### Problem to work on
Could you set down the listing below exactly and omit its images?

### Data listing
_ _ _ _ _ _ _
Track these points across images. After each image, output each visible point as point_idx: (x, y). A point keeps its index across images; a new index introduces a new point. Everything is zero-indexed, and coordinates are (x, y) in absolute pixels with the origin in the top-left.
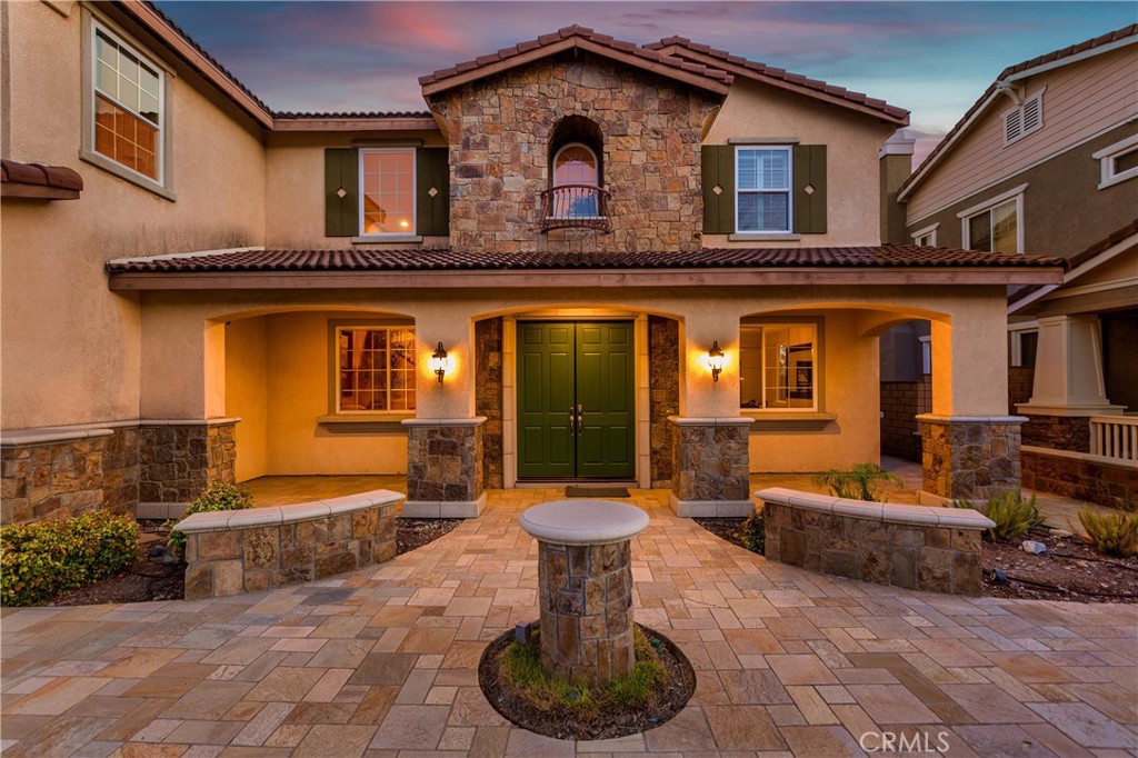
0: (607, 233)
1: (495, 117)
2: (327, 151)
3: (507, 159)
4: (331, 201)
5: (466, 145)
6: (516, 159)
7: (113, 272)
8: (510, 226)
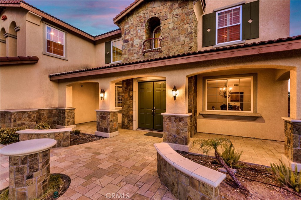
0: (161, 52)
1: (132, 24)
2: (105, 43)
3: (135, 35)
4: (106, 55)
5: (125, 34)
6: (137, 35)
7: (51, 77)
8: (135, 55)
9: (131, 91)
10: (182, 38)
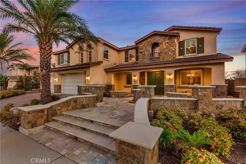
0: (160, 59)
1: (144, 45)
2: (125, 51)
3: (146, 50)
5: (140, 49)
6: (147, 50)
7: (105, 69)
8: (146, 59)
9: (144, 76)
10: (170, 53)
_ _ _ _ _ _ _
### Completed task
Track these points across images. After each image, output each visible point as point_idx: (x, y). A point keeps its index across images; a new index introduces a new point. Everything is zero-indexed, and coordinates are (x, y) in absolute pixels with the origin in the top-left.
0: (607, 233)
1: (495, 117)
2: (327, 151)
3: (507, 159)
4: (331, 201)
5: (466, 145)
6: (516, 159)
7: (113, 272)
8: (510, 226)
0: (161, 52)
1: (132, 24)
2: (105, 43)
3: (135, 35)
4: (106, 55)
5: (125, 34)
6: (137, 35)
7: (51, 77)
8: (135, 55)
9: (131, 91)
10: (182, 38)
0: (160, 59)
1: (144, 45)
2: (125, 51)
3: (146, 50)
5: (140, 49)
6: (147, 50)
7: (105, 69)
8: (146, 59)
9: (144, 76)
10: (170, 53)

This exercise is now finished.